# Lab4a Named-entity-recognition using fine-tuned transformers

Copyright: Vrije Universiteit Amsterdam, Faculty of Humanities, CLTL

Before reading this notebook make sure you have consulted **Lab3.4 SentimentClassification using transformer models**, which contains some disclaimers, tips and explains the sentence representations obtained from the transformer models.

In this notebook we will use the simpletransformer package that provides a simple API on top of the transformer packge.

In [1]:
#Requires installing transformers, pytorch and simpletransformers
#!conda install pytorch cpuonly -c pytorch
#!pip install transformers
#!pip install simpletransformers

We load a transformer model 'bert-base-NER' from the Hugging face repository, which is fine-tuned for Named Entity recognition: 

https://huggingface.co/models

We need to load the model for the sequence classifcation and the tokenizer to convert the sentences into tokens according to the vocabulary of the model.

Loading the model takes some time and requires you have sufficient memory to load the model

In [2]:
from simpletransformers.ner import NERModel
#sentences = ["Example sentence 1", "Example sentence 2"]
englishmodel = NERModel(
        model_type="bert",
        model_name="dslim/bert-base-NER",
        use_cuda=False
)

  from .autonotebook import tqdm as notebook_tqdm
Some weights of the model checkpoint at dslim/bert-base-NER were not used when initializing BertForTokenClassification: ['bert.pooler.dense.bias', 'bert.pooler.dense.weight']
- This IS expected if you are initializing BertForTokenClassification from the checkpoint of a model trained on another task or with another architecture (e.g. initializing a BertForSequenceClassification model from a BertForPreTraining model).
- This IS NOT expected if you are initializing BertForTokenClassification from the checkpoint of a model that you expect to be exactly identical (initializing a BertForSequenceClassification model from a BertForSequenceClassification model).

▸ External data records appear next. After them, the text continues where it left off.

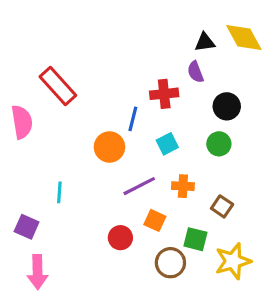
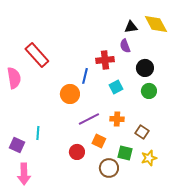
cyan square: (167, 144) -> (116, 87), moved
green circle: (219, 144) -> (149, 91), moved
cyan line: (59, 192) -> (38, 133), moved
yellow star: (233, 261) -> (149, 158), moved, size x0.7

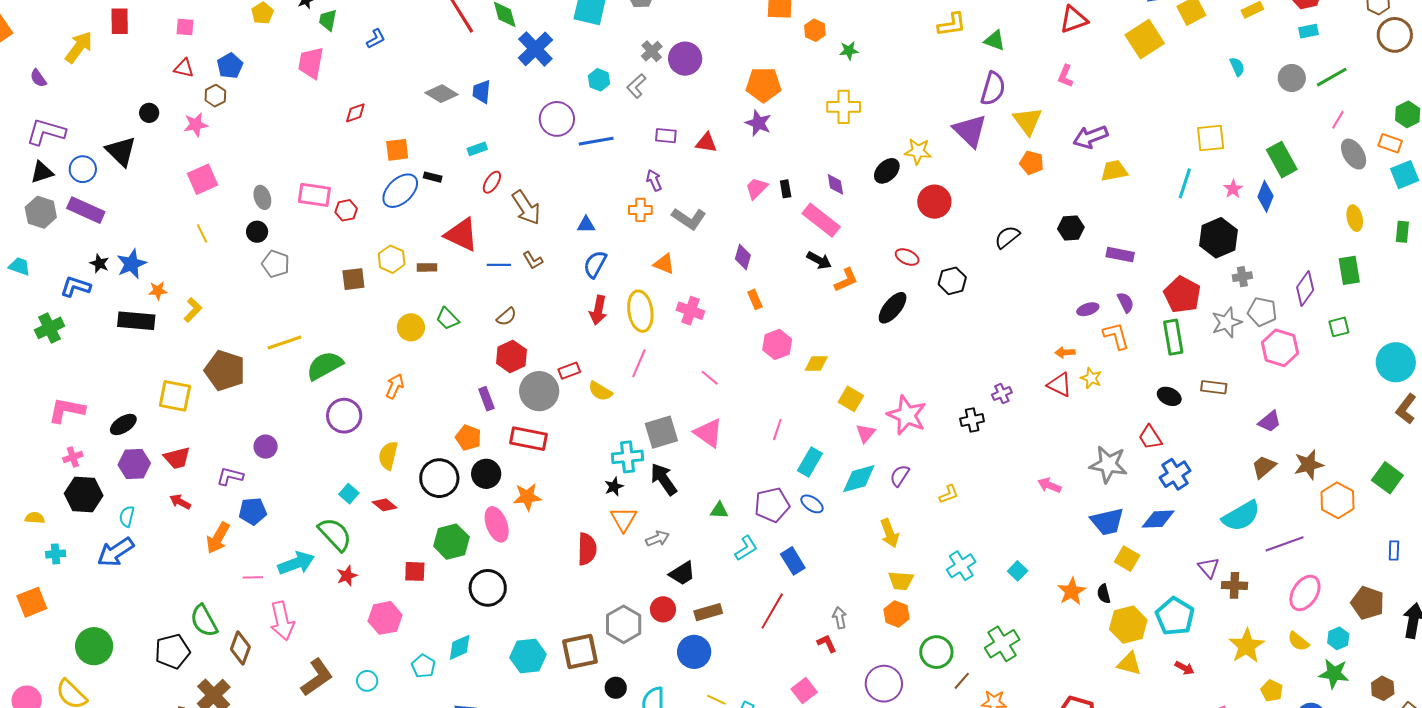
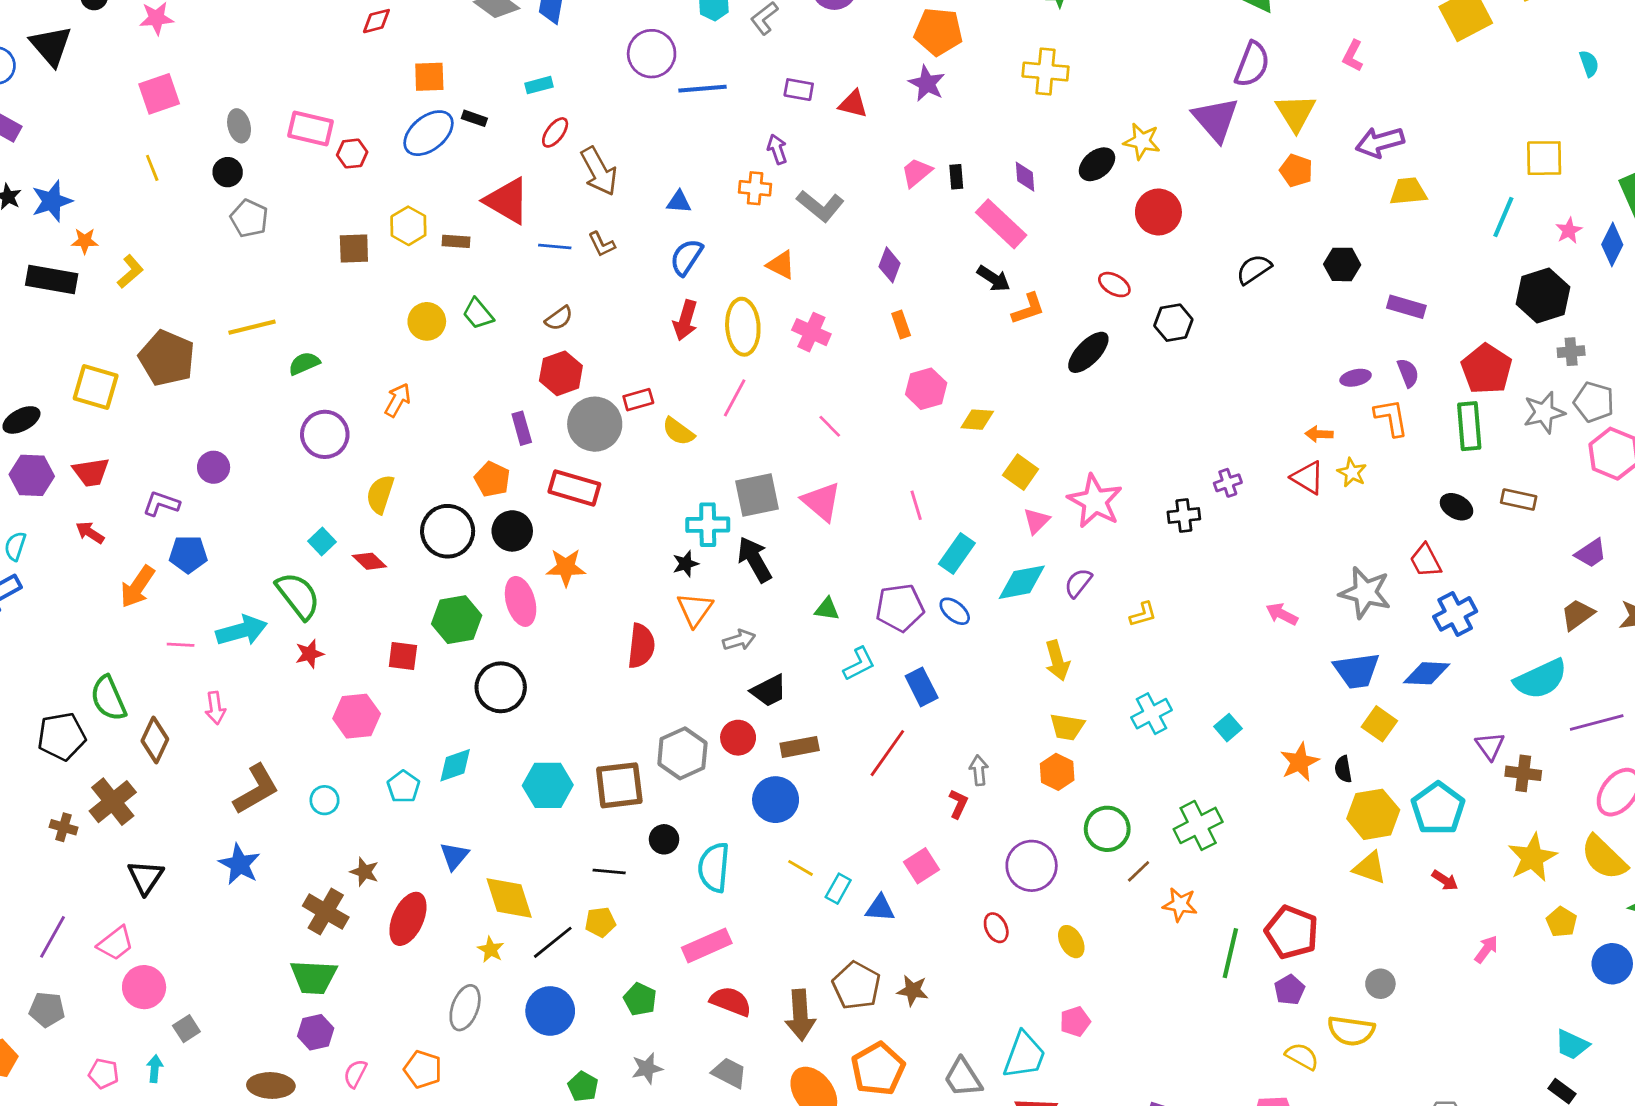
green semicircle: (325, 366) -> (304, 363), size x0.6
pink line: (777, 430) -> (916, 505), turned -40
pink arrow: (282, 621) -> (215, 708), size x0.6
yellow semicircle: (1298, 641) -> (1604, 858), size x1.6
red L-shape: (827, 643) -> (958, 804), turned 45

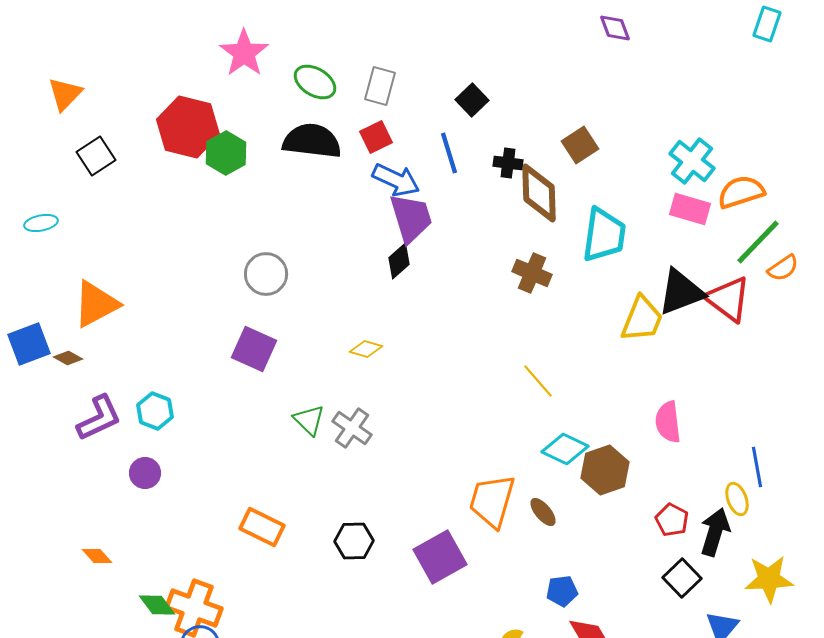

We create an instance of the NERModel that can be used for training, evaluation, and prediction in Named-Entity-Recognition (NER) tasks. The full parameter list for a NERModel object:

* model_type: The type of model (bert, roberta)
* model_name: Default Transformer model name or path to a directory containing Transformer model file (pytorch_nodel.bin).
* labels (optional): A list of all Named Entity labels. If not given, [“O”, “B-MISC”, “I-MISC”, “B-PER”, “I-PER”, “B-ORG”, “I-ORG”, “B-LOC”, “I-LOC”] will be used.
* args (optional): Default args will be used if this parameter is not provided. If provided, it should be a dict containing the args that should be changed in the default args.
* use_cuda (optional): Use GPU if available. Setting to False will force model to use CPU only.

In [3]:
predictions, raw_outputs = englishmodel.predict(["Apple sued Samsung for patents last year."])

100%|██████████| 1/1 [00:00<00:00, 111.49it/s]
Running Prediction: 100%|██████████| 1/1 [00:00<00:00,  7.80it/s]


In [4]:
predictions

[[{'Apple': 'B-ORG'},
  {'sued': 'O'},
  {'Samsung': 'B-ORG'},
  {'for': 'O'},
  {'patents': 'O'},
  {'last': 'O'},
  {'year.': 'O'}]]

In [5]:
dutchmodel = NERModel(
        model_type="bert",
        model_name="Matthijsvanhof/bert-base-dutch-cased-finetuned-NER",
        use_cuda=False
)

In [6]:
predictions, raw_outputs = dutchmodel.predict(["Apple sleept Samsung voor de rechter vanwege schending van patenten."])

100%|██████████| 1/1 [00:00<00:00, 91.10it/s]
Running Prediction: 100%|██████████| 1/1 [00:00<00:00, 10.99it/s]


In [7]:
predictions

[[{'Apple': 'O'},
  {'sleept': 'O'},
  {'Samsung': 'B-MISC'},
  {'voor': 'O'},
  {'de': 'O'},
  {'rechter': 'O'},
  {'vanwege': 'O'},
  {'schending': 'O'},
  {'van': 'O'},
  {'patenten.': 'O'}]]

Another option for Dutch NER (https://huggingface.co/flair/ner-dutch-large):

In [8]:
#!pip install flair

In [9]:
from flair.data import Sentence
from flair.models import SequenceTagger

# load tagger
tagger = SequenceTagger.load("flair/ner-dutch-large")

OutOfMemoryError: CUDA out of memory. Tried to allocate 20.00 MiB. GPU 0 has a total capacity of 3.94 GiB of which 32.12 MiB is free. Process 286024 has 2.14 GiB memory in use. Including non-PyTorch memory, this process has 1.53 GiB memory in use. Of the allocated memory 1.48 GiB is allocated by PyTorch, and 4.83 MiB is reserved by PyTorch but unallocated. If reserved but unallocated memory is large try setting PYTORCH_CUDA_ALLOC_CONF=expandable_segments:True to avoid fragmentation.  See documentation for Memory Management  (https://pytorch.org/docs/stable/notes/cuda.html#environment-variables)

In [None]:
sentence = Sentence("Apple sleept Samsung voor de rechter vanwege schending van patenten.")

# predict NER tags
tagger.predict(sentence)

# print sentence
print(sentence)

# print predicted NER spans
print('The following NER tags are found:')
# iterate over entities and print
for entity in sentence.get_spans('ner'):
    print(entity)

: 

# End of this notebook